LIRA DA MOCIDADE RESGATA AUTÊNTICOS CARNAVAIS


Antonino Oliveira Júnior
(Crônica publicada no Jornal A VOZ - 1993

Lá vem o Lira da Mocidade, e, com ele, o os pierrôs e colombinas, figuras há tanto tempo afastadas de nosso carnaval, que não têm, sequer, as suas fantasias reconhecidas pela nova geração, a ponto de serem chamadas de palhaços e bailarinas.

Como se não bastassem a alegria, a organização e o visual apresentados pelo Lira, iniciou-se, neste carnaval, um processo que resgata os valores dos carnavais de máscaras e fantasias. Um carnaval poético, romântico e sentimental, onde cada mascarada era disputada pelo pierrô de rosto coberto.

Como se não bastassem as lindas garotas e o bom gosto na decoração de seus carros alegóricos, o Lira resgata o desfile da elegâmcia, dos braços abertos, do sorriso na face e do convite permanente para um amor de três dias. A multidão chegava a ficar atônita, não sabendo ao certo o que era melhor para ela: acompanhar o Clube fazendo o passo ou parar e admirar aquela máquina do tempo, que trouxe para a geração dos computadores o lirismo dos carnavais de nossos pais e de nossos avós.

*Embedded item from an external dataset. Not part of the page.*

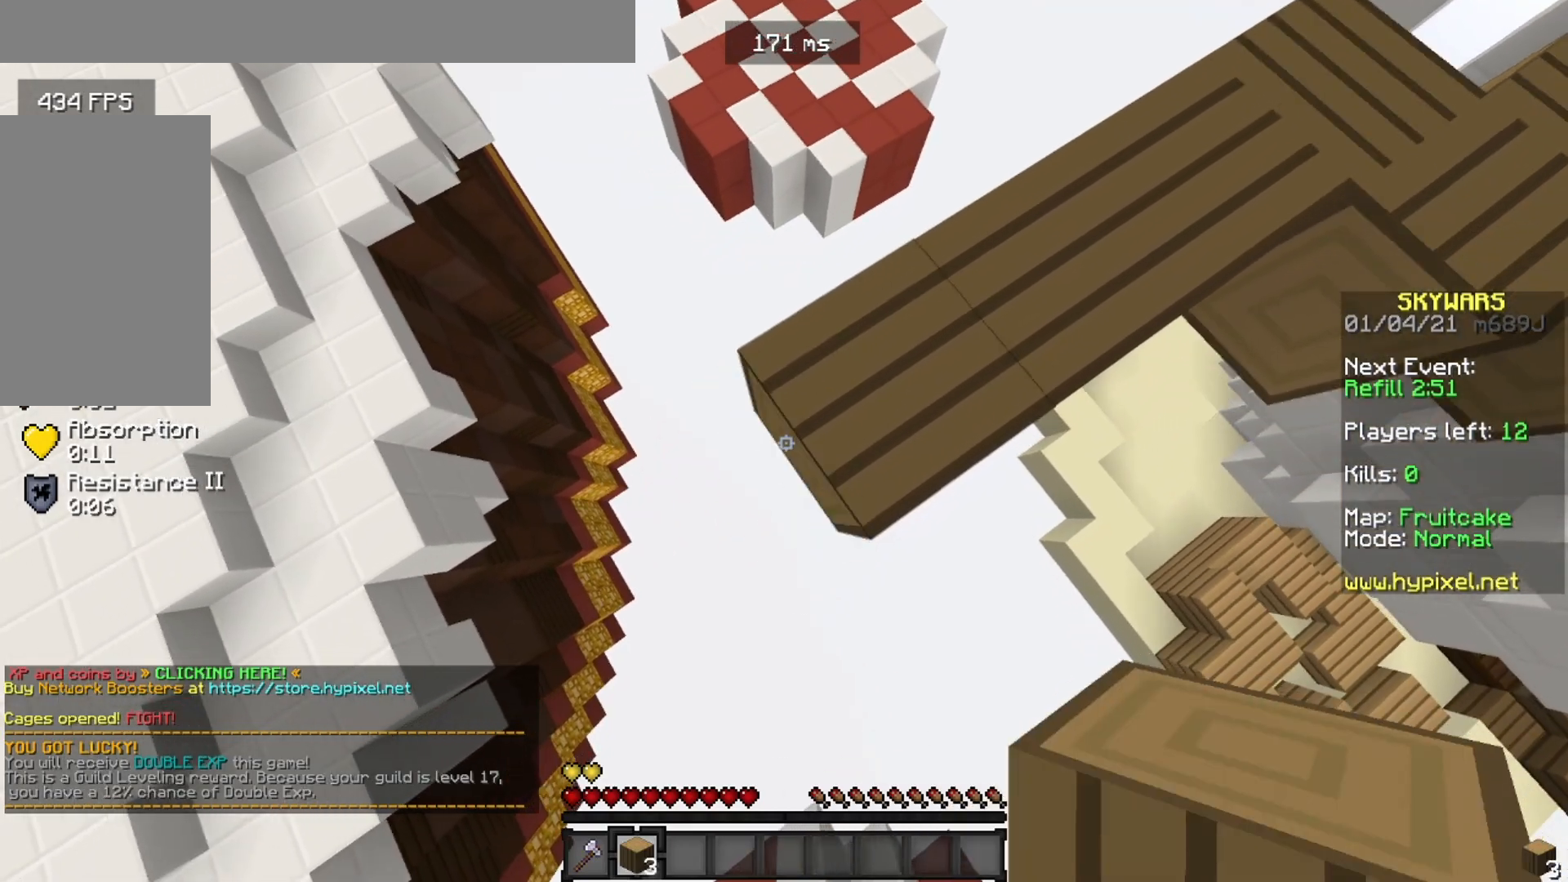
{"keys": ["a", "s"], "mouse": [], "events": [[17, "mouse_right", "up"]]}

E a juventude "se ligou! na mensagem do Lira, "sacou" o que ele queria dizer e viu que o belo não tem idade, que o jovem ficaria bonito numa fantasia, que a gatinha ficaria mais mimosa vestida de colombina, que o gato estaria um charme vestido de pierrô.

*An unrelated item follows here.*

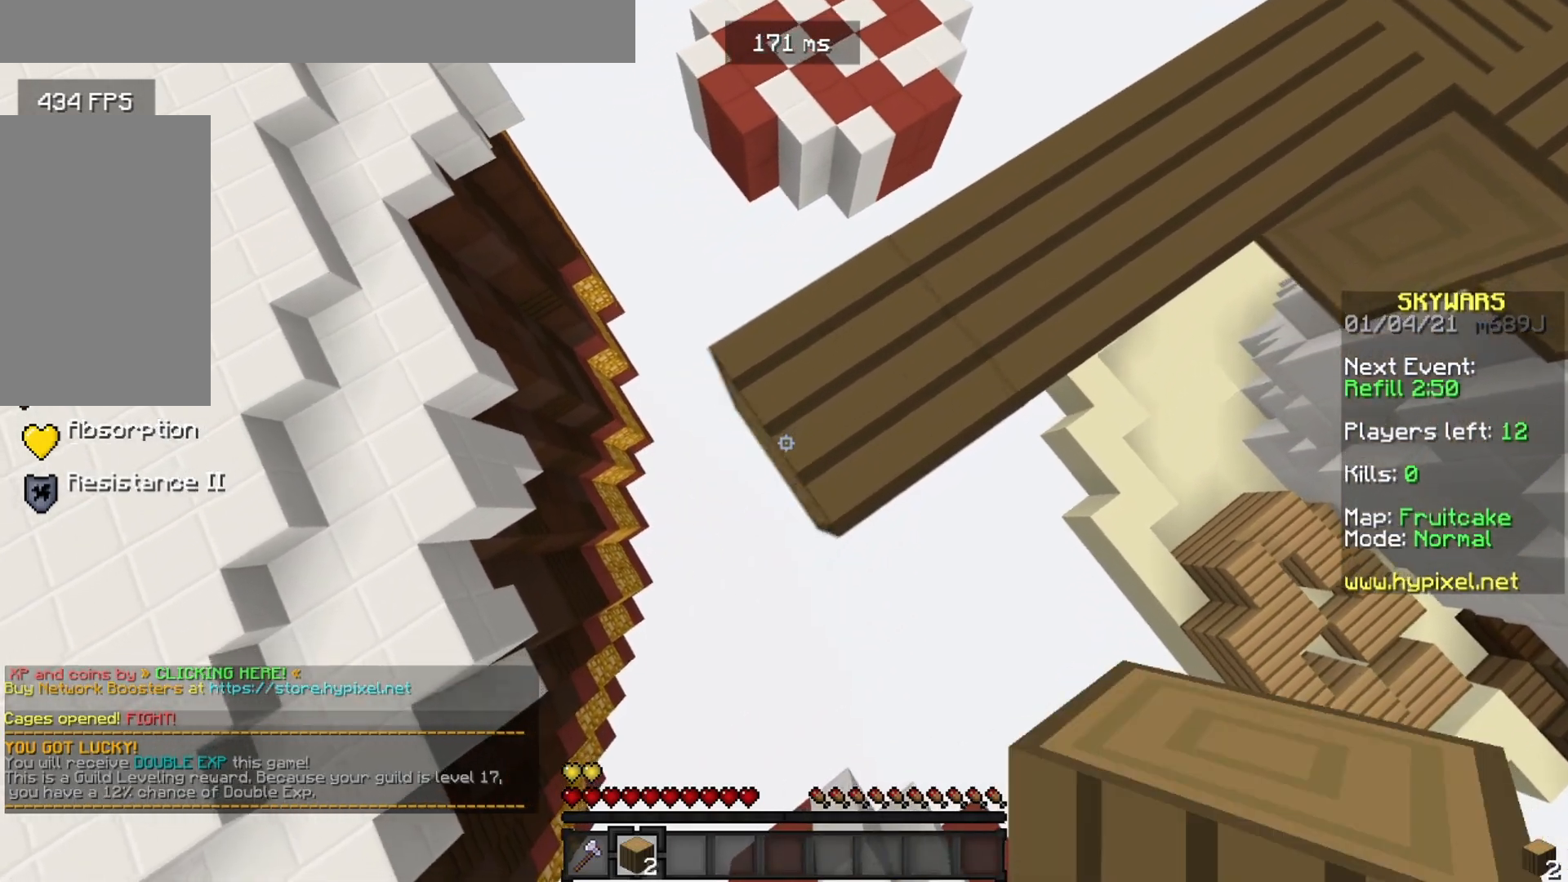
{"keys": [], "mouse": [], "events": [[33, "a", "up"], [50, "mouse_right", "down"], [67, "s", "up"], [167, "mouse_right", "up"]]}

E que gostosa a paquera dos fantasiados, tímidos foliões, que, sob a máscara, transformam-se em galantes conquistadores. Foram dus horas de desfile no domingo e mais duas na terça-feira, o que foi muito pouco, como pouco é um carnaval de três dias, diz o autêntico folião. Se no domingo, o desfile do Lira foi um sucesso pelo impacto causado, na terça foi um delírio, com o povão curtindo cada passada de seus integrantes, com os fantasiados e mascarados com um pique de quem estava apenas iniciando o carnaval (nem parecia o 3º dia).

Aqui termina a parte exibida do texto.